• Extrait présenté
━━━━━━

EXAMEN EN COMMISSION
Mercredi 6 février 2013
La commission procède à l'examen du rapport et du texte sur la proposition de loi n° 272 (2012-2013), présentée par Gérard Miquel et plusieurs de ses collègues, relative à la prorogation du mécanisme de l'éco-participation pour les équipements électriques et électroniques ménagers.
M. Alain Houpert , rapporteur . - Ce texte en apparence modeste aura des conséquences pratiques importantes sur la politique environnementale et le recyclage des déchets en France. Il apporte en effet un aménagement au système des filières de responsabilité élargie du producteur (REP). La REP repose sur le principe pollueur-payeur, d'après lequel les mesures de prévention et de lutte contre la pollution doivent être prises en charge par le pollueur.

━━━━━━

• Jeu de données
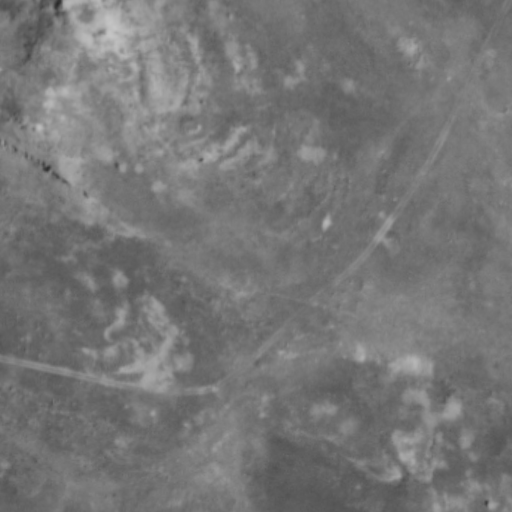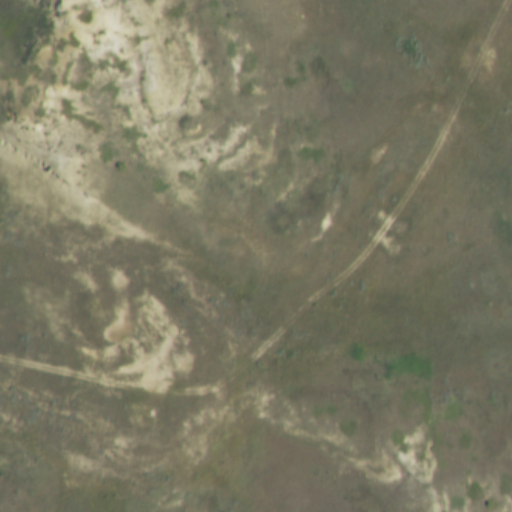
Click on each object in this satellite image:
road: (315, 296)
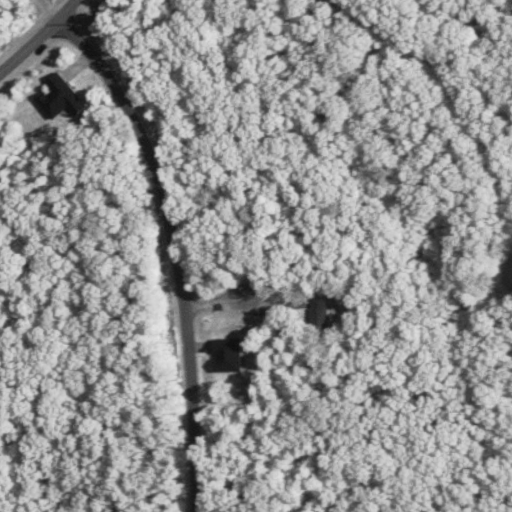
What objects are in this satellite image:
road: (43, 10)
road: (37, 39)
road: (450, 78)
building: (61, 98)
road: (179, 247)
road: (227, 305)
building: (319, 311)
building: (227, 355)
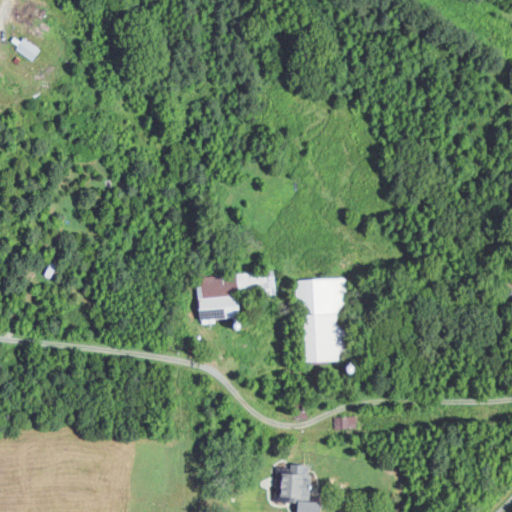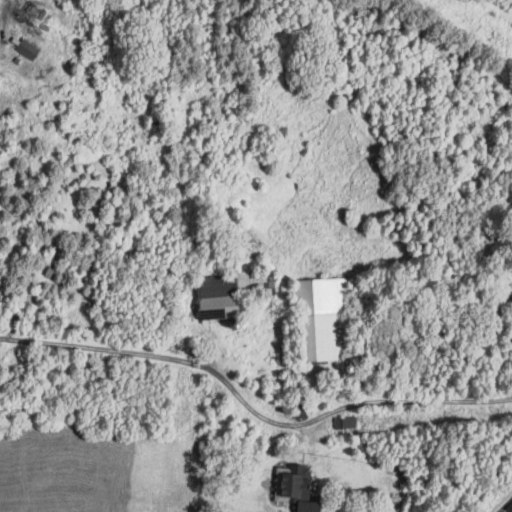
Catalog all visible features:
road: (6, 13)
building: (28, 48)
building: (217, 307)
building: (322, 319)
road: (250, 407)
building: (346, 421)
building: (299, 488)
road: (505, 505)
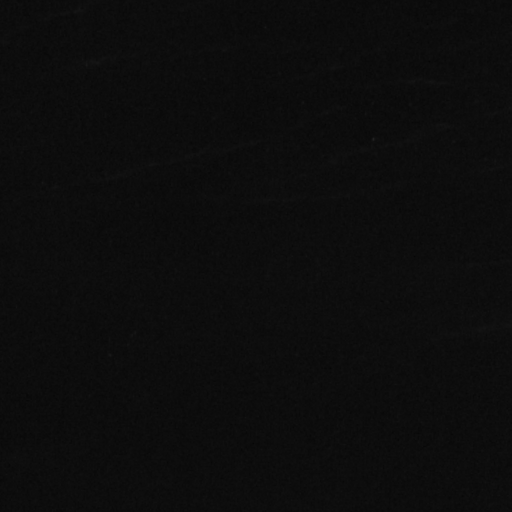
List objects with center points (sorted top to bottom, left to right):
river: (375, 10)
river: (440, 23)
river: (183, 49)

━━━━━━

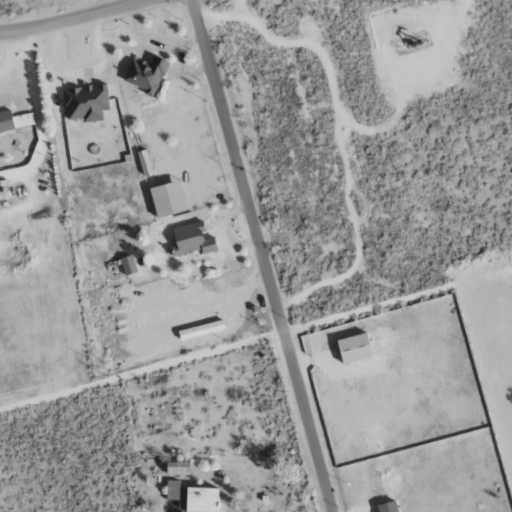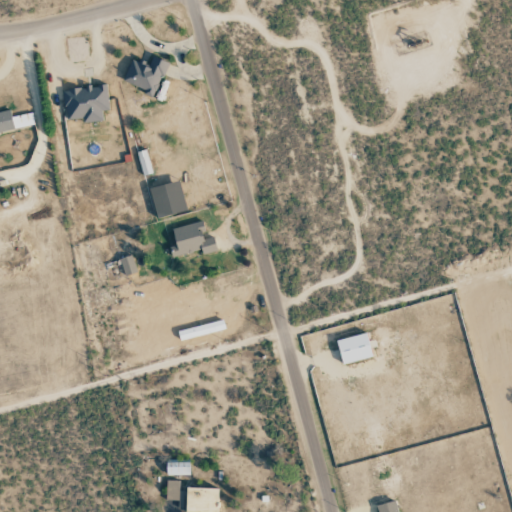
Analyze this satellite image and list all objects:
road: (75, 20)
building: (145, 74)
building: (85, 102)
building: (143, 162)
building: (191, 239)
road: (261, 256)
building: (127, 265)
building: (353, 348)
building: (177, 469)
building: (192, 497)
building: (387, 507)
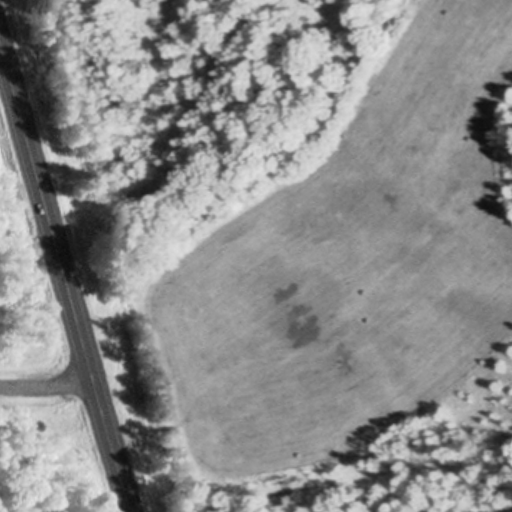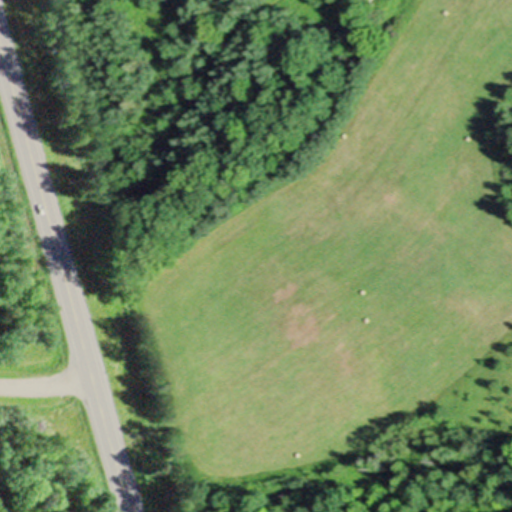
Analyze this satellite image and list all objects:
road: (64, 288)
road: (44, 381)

━━━━━━

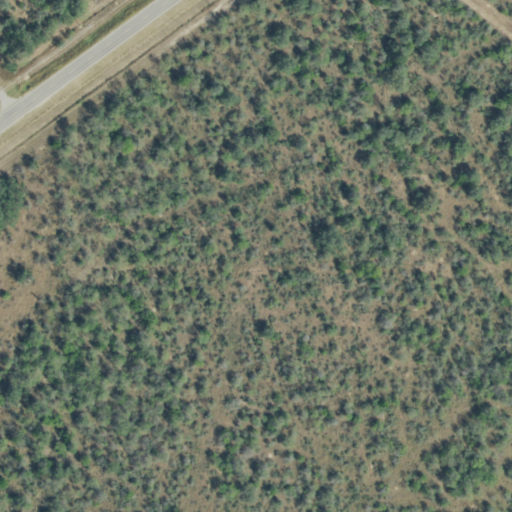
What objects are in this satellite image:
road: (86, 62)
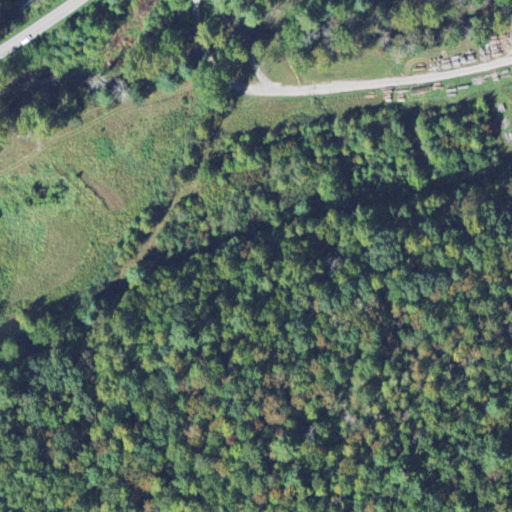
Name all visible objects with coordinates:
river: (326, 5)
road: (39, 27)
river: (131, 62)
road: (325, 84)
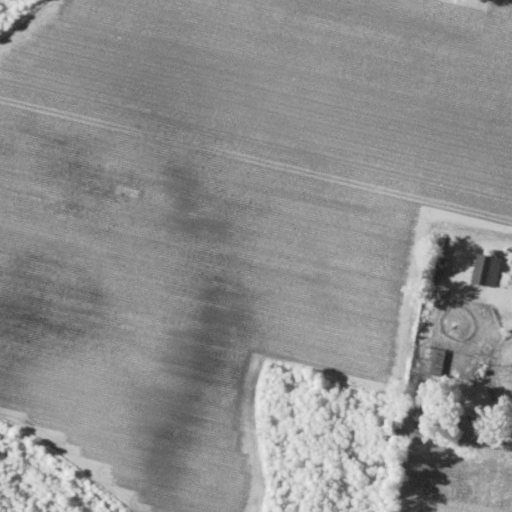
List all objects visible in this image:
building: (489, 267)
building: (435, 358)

━━━━━━

• Consigne de travail
Recopiez intégralement l'extrait consacré à l'examen en commission de la proposition de loi sur l'éco-participation, sans en modifier un seul mot ni un signe de ponctuation.

• Résultat obtenu
EXAMEN EN COMMISSION
Mercredi 6 février 2013
La commission procède à l'examen du rapport et du texte sur la proposition de loi n° 272 (2012-2013), présentée par Gérard Miquel et plusieurs de ses collègues, relative à la prorogation du mécanisme de l'éco-participation pour les équipements électriques et électroniques ménagers.
M. Alain Houpert , rapporteur . - Ce texte en apparence modeste aura des conséquences pratiques importantes sur la politique environnementale et le recyclage des déchets en France. Il apporte en effet un aménagement au système des filières de responsabilité élargie du producteur (REP). La REP repose sur le principe pollueur-payeur, d'après lequel les mesures de prévention et de lutte contre la pollution doivent être prises en charge par le pollueur.